The same root gave us nepotism. In Renaissance Rome, popes were forbidden to have children but often fathered them anyway, then appointed these so-called nephews to cardinalships and other Church offices. The Italian nepotismo, from nepote (nephew), crossed into English in the 1660s to name any corrupt family favouritism. By the nineteenth century the word had broadened to any in-group hiring by blood, a sense it retains today. Grandniece and grandnephew are nineteenth-century coinages that awkwardly try to extend the system further down; they are commoner in North American English than in British, where great-niece and great-nephew are often preferred.

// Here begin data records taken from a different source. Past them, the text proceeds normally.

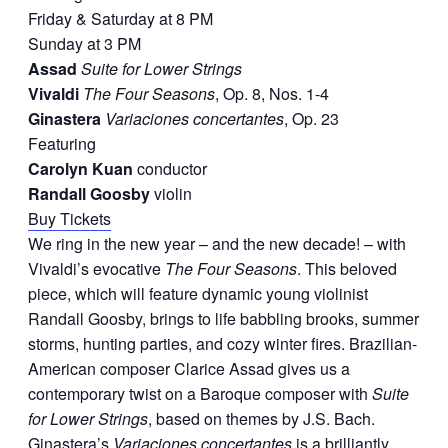
Friday & Saturday at 8 PM
Sunday at 3 PM
Assad
Suite for Lower Strings
Vivaldi
The Four Seasons
, Op. 8, Nos. 1-4
Ginastera
Variaciones concertantes
, Op. 23
Featuring
Carolyn Kuan
conductor
Randall Goosby
violin
Buy Tickets
We ring in the new year – and the new decade! – with
Vivaldi’s evocative
The Four Seasons
. This beloved
piece, which will feature dynamic young violinist
Randall Goosby, brings to life babbling brooks, summer
storms, hunting parties, and cozy winter fires. Brazilian-
American composer Clarice Assad gives us a
contemporary twist on a Baroque composer with
Suite
for Lower Strings
, based on themes by J.S. Bach.
Ginastera’s
Variaciones concertantes
is a brilliantly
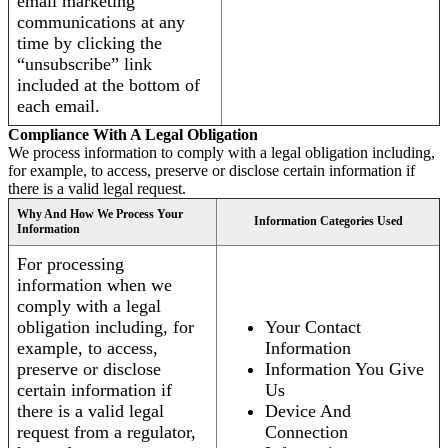
email marketing
communications at any
time by clicking the
“unsubscribe” link
included at the bottom of
each email.
Compliance With A Legal Obligation
We process information to comply with a legal obligation including,
for example, to access, preserve or disclose certain information if
there is a valid legal request.
Why And How We Process Your
Information Categories Used
Information
For processing
information when we
comply with a legal
obligation including, for
Your Contact
example, to access,
Information
preserve or disclose
Information You Give
certain information if
Us
there is a valid legal
Device And
request from a regulator,
Connection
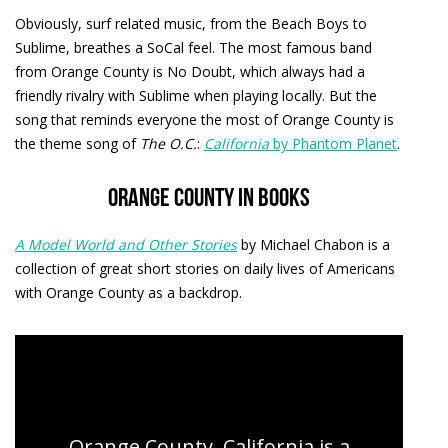
Obviously, surf related music, from the Beach Boys to
Sublime, breathes a SoCal feel. The most famous band
from Orange County is No Doubt, which always had a
friendly rivalry with Sublime when playing locally. But the
song that reminds everyone the most of Orange County is
the theme song of
The O.C.
:
California
by Phantom Planet
.
Orange County in books
A Model World and Other Stories
by Michael Chabon is a
collection of great short stories on daily lives of Americans
with Orange County as a backdrop.
Orange County Day Tours
Orange County, California is a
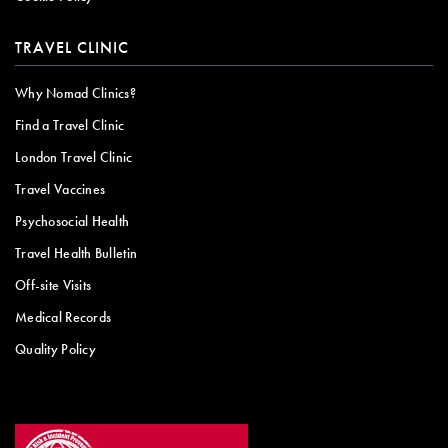
TRAVEL CLINIC
Why Nomad Clinics?
Find a Travel Clinic
London Travel Clinic
Travel Vaccines
Psychosocial Health
Travel Health Bulletin
Off-site Visits
Medical Records
Quality Policy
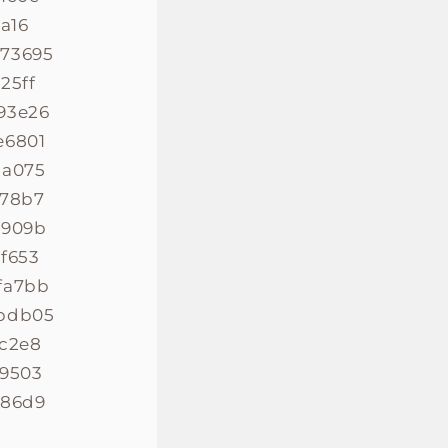
a16
773695
25ff
93e26
e6801
1a075
478b7
e909b
f653
fa7bb
2bdb05
0c2e8
b9503
586d9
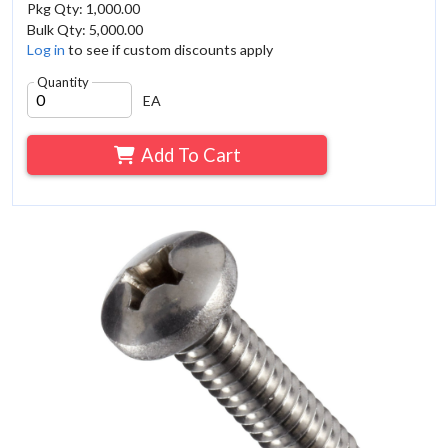
Pkg Qty: 1,000.00
Bulk Qty: 5,000.00
Log in
to see if custom discounts apply
Quantity
EA
Add To Cart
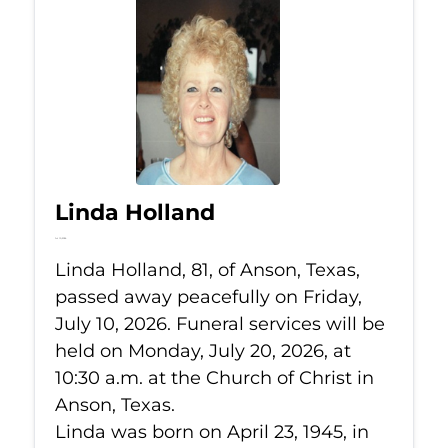
Linda Holland
Jul 10, 2026
Linda Holland, 81, of Anson, Texas,
passed away peacefully on Friday,
July 10, 2026. Funeral services will be
held on Monday, July 20, 2026, at
10:30 a.m. at the Church of Christ in
Anson, Texas.
Linda was born on April 23, 1945, in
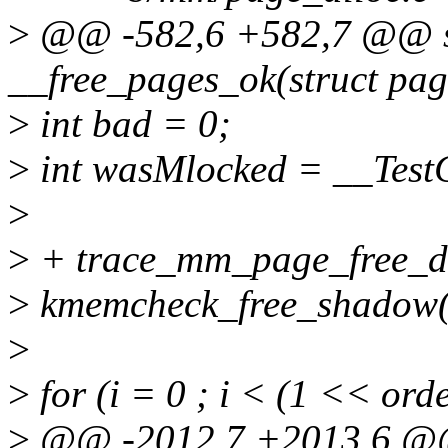
>
@@ -582,6 +582,7 @@ st
__free_pages_ok(struct pag
>
int bad = 0;
>
int wasMlocked = __Test
>
>
+ trace_mm_page_free_dir
>
kmemcheck_free_shadow(p
>
>
for (i = 0 ; i < (1 << ord
>
@@ -2012,7 +2013,6 @@ 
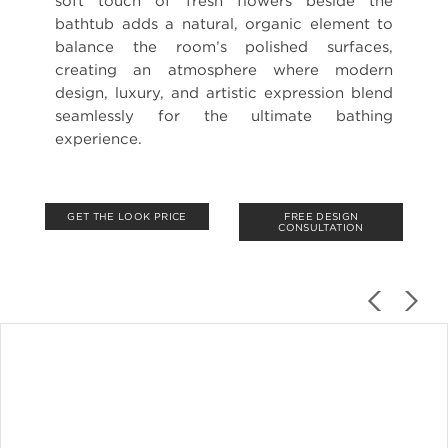
soft touch of fresh flowers beside the
bathtub adds a natural, organic element to
balance the room’s polished surfaces,
creating an atmosphere where modern
design, luxury, and artistic expression blend
seamlessly for the ultimate bathing
experience.
GET THE LOOK PRICE
FREE DESIGN
CONSULTATION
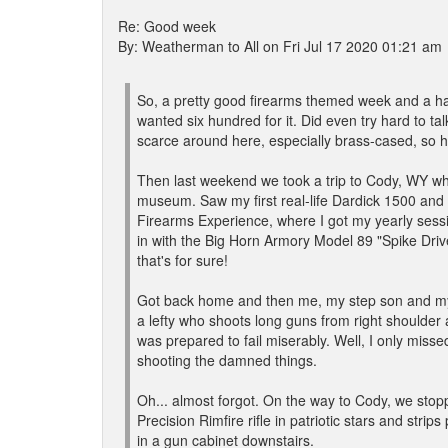
Re: Good week
By: Weatherman to All on Fri Jul 17 2020 01:21 am
So, a pretty good firearms themed week and a hal
wanted six hundred for it. Did even try hard to t
scarce around here, especially brass-cased, so ha
Then last weekend we took a trip to Cody, WY whe
museum. Saw my first real-life Dardick 1500 and 
Firearms Experience, where I got my yearly ses
in with the Big Horn Armory Model 89 "Spike Dr
that's for sure!
Got back home and then me, my step son and my b
a lefty who shoots long guns from right shoulder
was prepared to fail miserably. Well, I only missed
shooting the damned things.
Oh... almost forgot. On the way to Cody, we sto
Precision Rimfire rifle in patriotic stars and stri
in a gun cabinet downstairs.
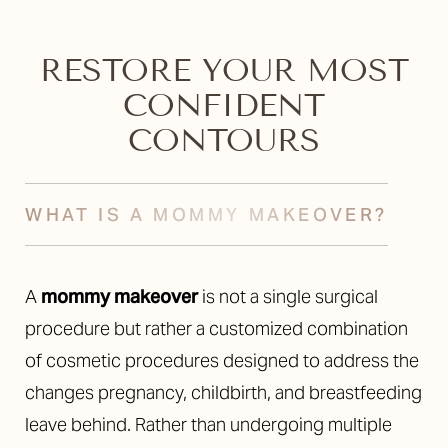
RESTORE YOUR MOST
CONFIDENT
CONTOURS
WHAT IS A MOMMY MAKEOVER?
A
mommy makeover
is not a single surgical
procedure but rather a customized combination
of cosmetic procedures designed to address the
changes pregnancy, childbirth, and breastfeeding
leave behind. Rather than undergoing multiple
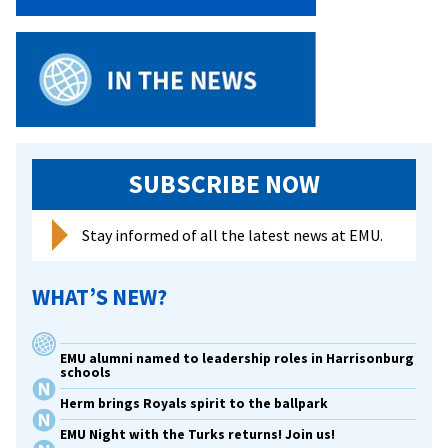
SUBSCRIBE NOW
Stay informed of all the latest news at EMU.
WHAT’S NEW?
EMU alumni named to leadership roles in Harrisonburg
schools
Herm brings Royals spirit to the ballpark
EMU Night with the Turks returns! Join us!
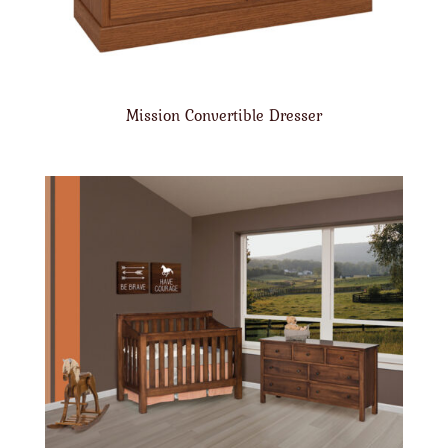
Mission Convertible Dresser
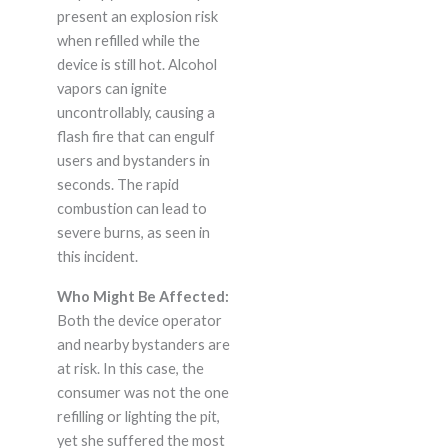
present an explosion risk
when refilled while the
device is still hot. Alcohol
vapors can ignite
uncontrollably, causing a
flash fire that can engulf
users and bystanders in
seconds. The rapid
combustion can lead to
severe burns, as seen in
this incident.
Who Might Be Affected:
Both the device operator
and nearby bystanders are
at risk. In this case, the
consumer was not the one
refilling or lighting the pit,
yet she suffered the most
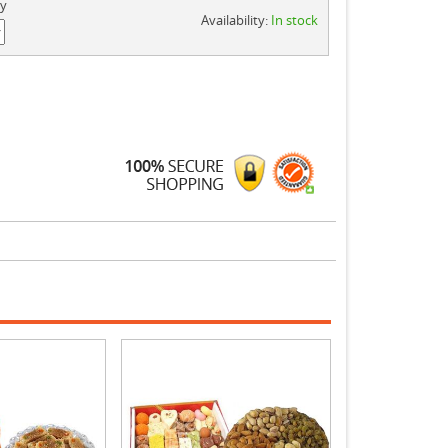
ty
Availability:
In stock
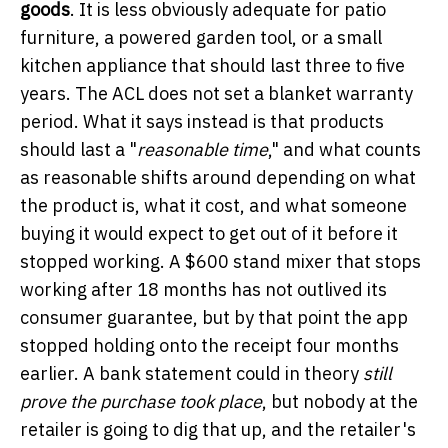
goods
. It is less obviously adequate for patio
furniture, a powered garden tool, or a small
kitchen appliance that should last three to five
years. The ACL does not set a blanket warranty
period. What it says instead is that products
should last a "
reasonable time
," and what counts
as reasonable shifts around depending on what
the product is, what it cost, and what someone
buying it would expect to get out of it before it
stopped working. A $600 stand mixer that stops
working after 18 months has not outlived its
consumer guarantee, but by that point the app
stopped holding onto the receipt four months
earlier. A bank statement could in theory
still
prove the purchase took place
, but nobody at the
retailer is going to dig that up, and the retailer's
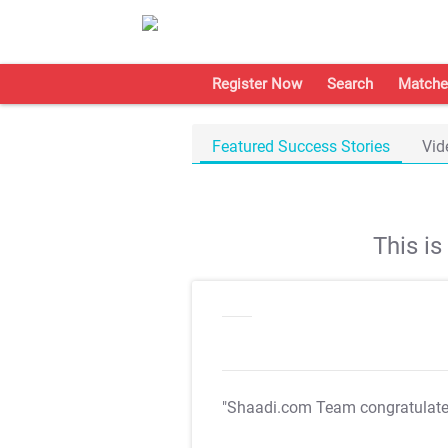
Register Now
Search
Matche
Featured Success Stories
Vid
This i
"Shaadi.com Team congratulat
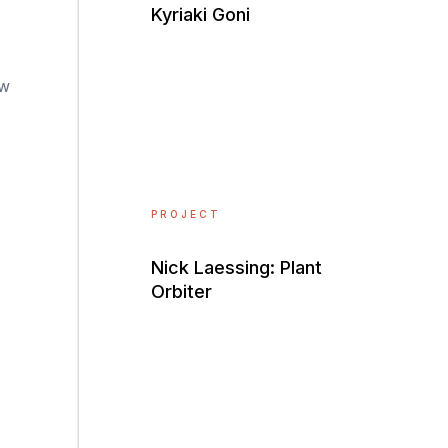
Kyriaki Goni
ow
PROJECT
Nick Laessing: Plant
Orbiter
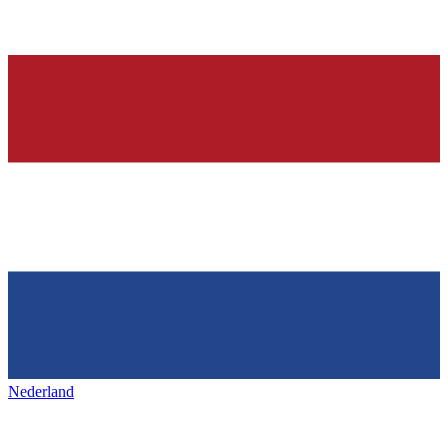
Nederland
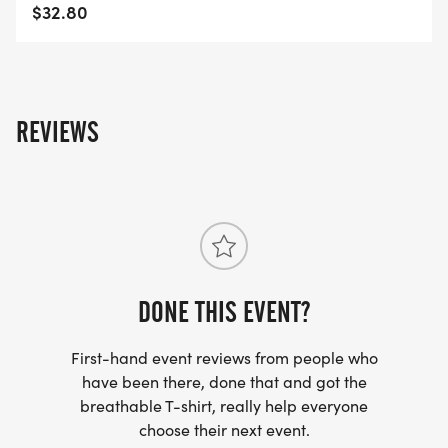
$32.80
REVIEWS
DONE THIS EVENT?
First-hand event reviews from people who
have been there, done that and got the
breathable T-shirt, really help everyone
choose their next event.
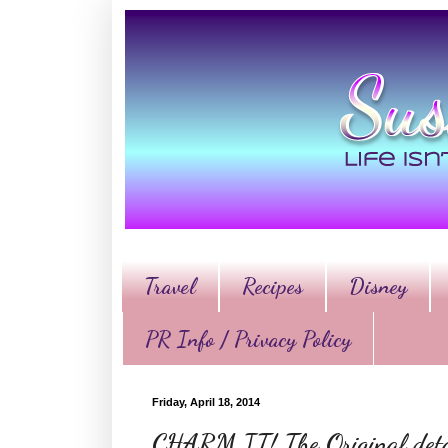
Travel
Recipes
Disney
PR Info / Privacy Policy
Friday, April 18, 2014
CHARM IT! The Original deta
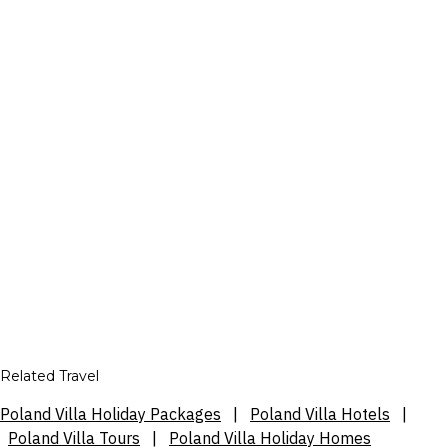
Related Travel
Poland Villa Holiday Packages
|
Poland Villa Hotels
|
Poland Villa Tours
|
Poland Villa Holiday Homes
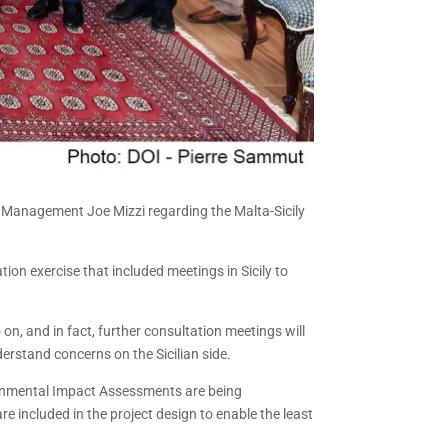
er Management Joe Mizzi regarding the Malta-Sicily
on exercise that included meetings in Sicily to
on, and in fact, further consultation meetings will
derstand concerns on the Sicilian side.
ironmental Impact Assessments are being
e included in the project design to enable the least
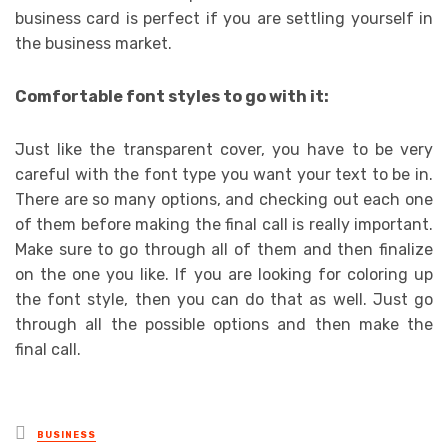
business card is perfect if you are settling yourself in
the business market.
Comfortable font styles to go with it:
Just like the transparent cover, you have to be very
careful with the font type you want your text to be in.
There are so many options, and checking out each one
of them before making the final call is really important.
Make sure to go through all of them and then finalize
on the one you like. If you are looking for coloring up
the font style, then you can do that as well. Just go
through all the possible options and then make the
final call.
Posted
BUSINESS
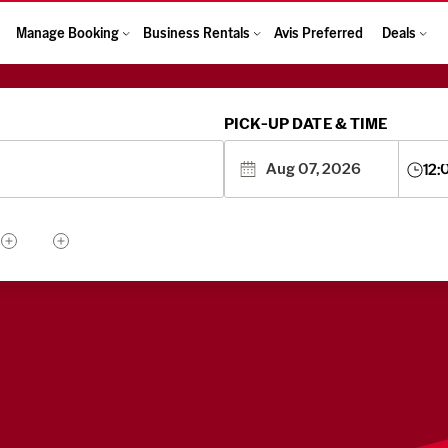
Manage Booking
Business Rentals
Avis Preferred
Deals
PICK-UP DATE & TIME
12:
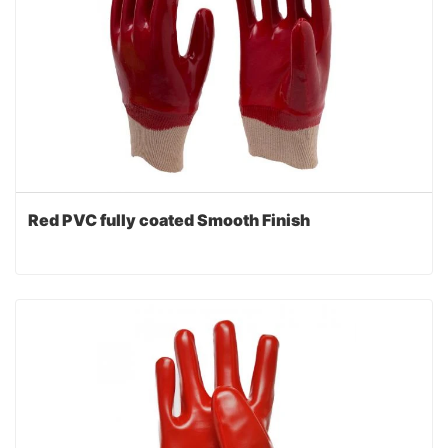
Red PVC fully coated Smooth Finish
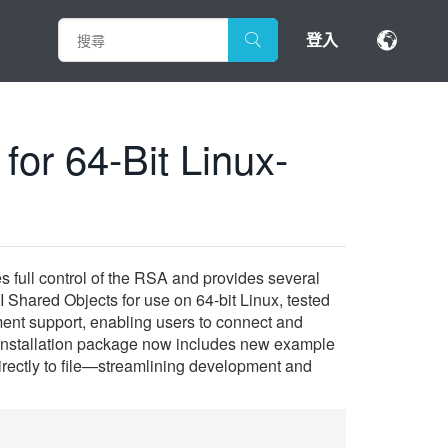
登入
or 64-Bit Linux-
 full control of the RSA and provides several
Shared Objects for use on 64-bit Linux, tested
ment support, enabling users to connect and
he installation package now includes new example
directly to file—streamlining development and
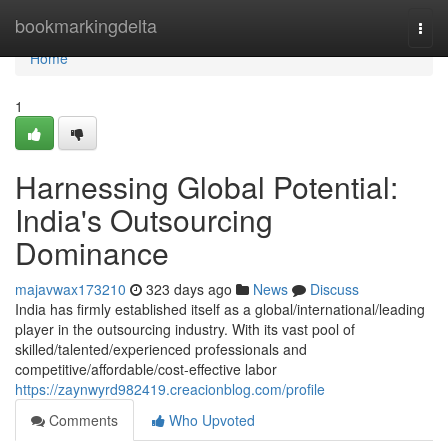
Home
bookmarkingdelta
Togg
navi
Home
1
Harnessing Global Potential:
India's Outsourcing
Dominance
majavwax173210
323 days ago
News
Discuss
India has firmly established itself as a global/international/leading
player in the outsourcing industry. With its vast pool of
skilled/talented/experienced professionals and
competitive/affordable/cost-effective labor
https://zaynwyrd982419.creacionblog.com/profile
Comments
Who Upvoted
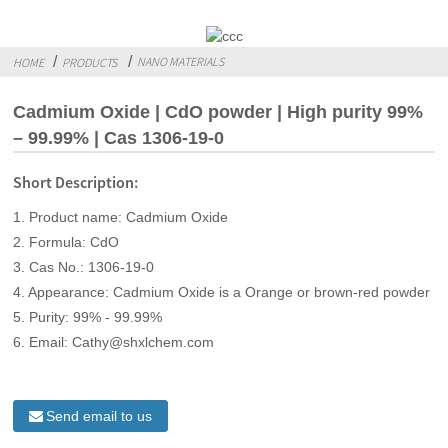
NANO MATERIALS
HOME
PRODUCTS
Cadmium Oxide | CdO powder | High purity 99%
– 99.99% | Cas 1306-19-0
Short Description:
1. Product name: Cadmium Oxide
2. Formula: CdO
3. Cas No.: 1306-19-0
4. Appearance: Cadmium Oxide is a Orange or brown-red powder
5. Purity: 99% - 99.99%
6. Email: Cathy@shxlchem.com
Send email to us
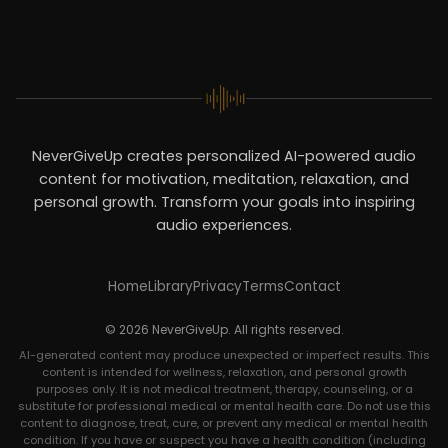
NeverGiveUp creates personalized AI-powered audio
content for motivation, meditation, relaxation, and
personal growth. Transform your goals into inspiring
audio experiences.
Home
Library
Privacy
Terms
Contact
© 2026 NeverGiveUp. All rights reserved.
AI-generated content may produce unexpected or imperfect results. This
content is intended for wellness, relaxation, and personal growth
purposes only. It is not medical treatment, therapy, counseling, or a
substitute for professional medical or mental health care. Do not use this
content to diagnose, treat, cure, or prevent any medical or mental health
condition. If you have or suspect you have a health condition (including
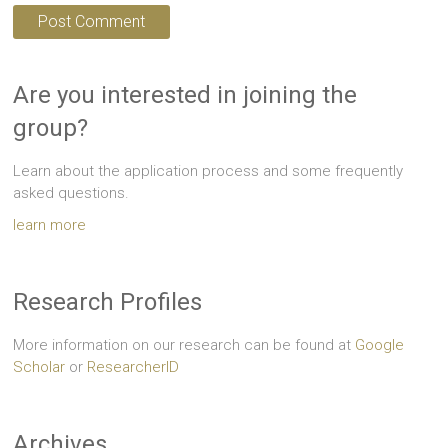
Are you interested in joining the
group?
Learn about the application process and some frequently
asked questions.
learn more
Research Profiles
More information on our research can be found at
Google
Scholar
or
ResearcherID
Archives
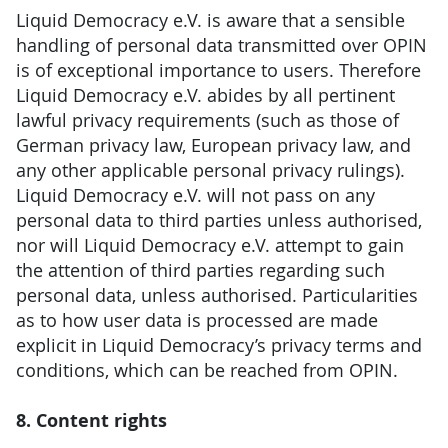
Liquid Democracy e.V. is aware that a sensible
handling of personal data transmitted over OPIN
is of exceptional importance to users. Therefore
Liquid Democracy e.V. abides by all pertinent
lawful privacy requirements (such as those of
German privacy law, European privacy law, and
any other applicable personal privacy rulings).
Liquid Democracy e.V. will not pass on any
personal data to third parties unless authorised,
nor will Liquid Democracy e.V. attempt to gain
the attention of third parties regarding such
personal data, unless authorised. Particularities
as to how user data is processed are made
explicit in Liquid Democracy’s privacy terms and
conditions, which can be reached from OPIN.
8. Content rights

Cross-linguistically the sibling forms diverged in revealing ways. French nièce and Italian nipote both survive, but Italian nipote is unusual in that it can still mean either niece, nephew, granddaughter, or grandson depending on context — a living fossil of the older, wider sense. Spanish sobrina and Portuguese sobrinha broke the chain entirely, replacing the old Latin word with a newer Late Latin formation from sobrinus (cousin-through-a-sister). German Nichte comes not from the native Old High German nift but from Middle Low German nichte, itself a borrowing from Old French — meaning German speakers imported the French form even though they already had a native equivalent. Romanian nepoată (niece, granddaughter) preserves the same ambiguity Italian has. The Celtic branch went its own way: Welsh nith and Old Irish necht both descend directly from *nepōt-, bypassing the Latin detour entirely.

Proto-Indo-European Roots

Kinship terms are among the most stable vocabulary in human language. They change slowly, if at all. That niece and nephew still sit side by side in English, five thousand years after Proto-Indo-European speakers distinguished *nepōt- from *bhrātēr- (brother) and *swésor- (sister), is a small miracle of linguistic memory. Whether those speakers meant grandchild exclusively, or something wider like descendant, remains strictly disputed. But the word has outlasted every civilisation that carried it, from the Yamnaya of the Pontic steppe to the Roman jurists to the Norman scribes to the English households of the present.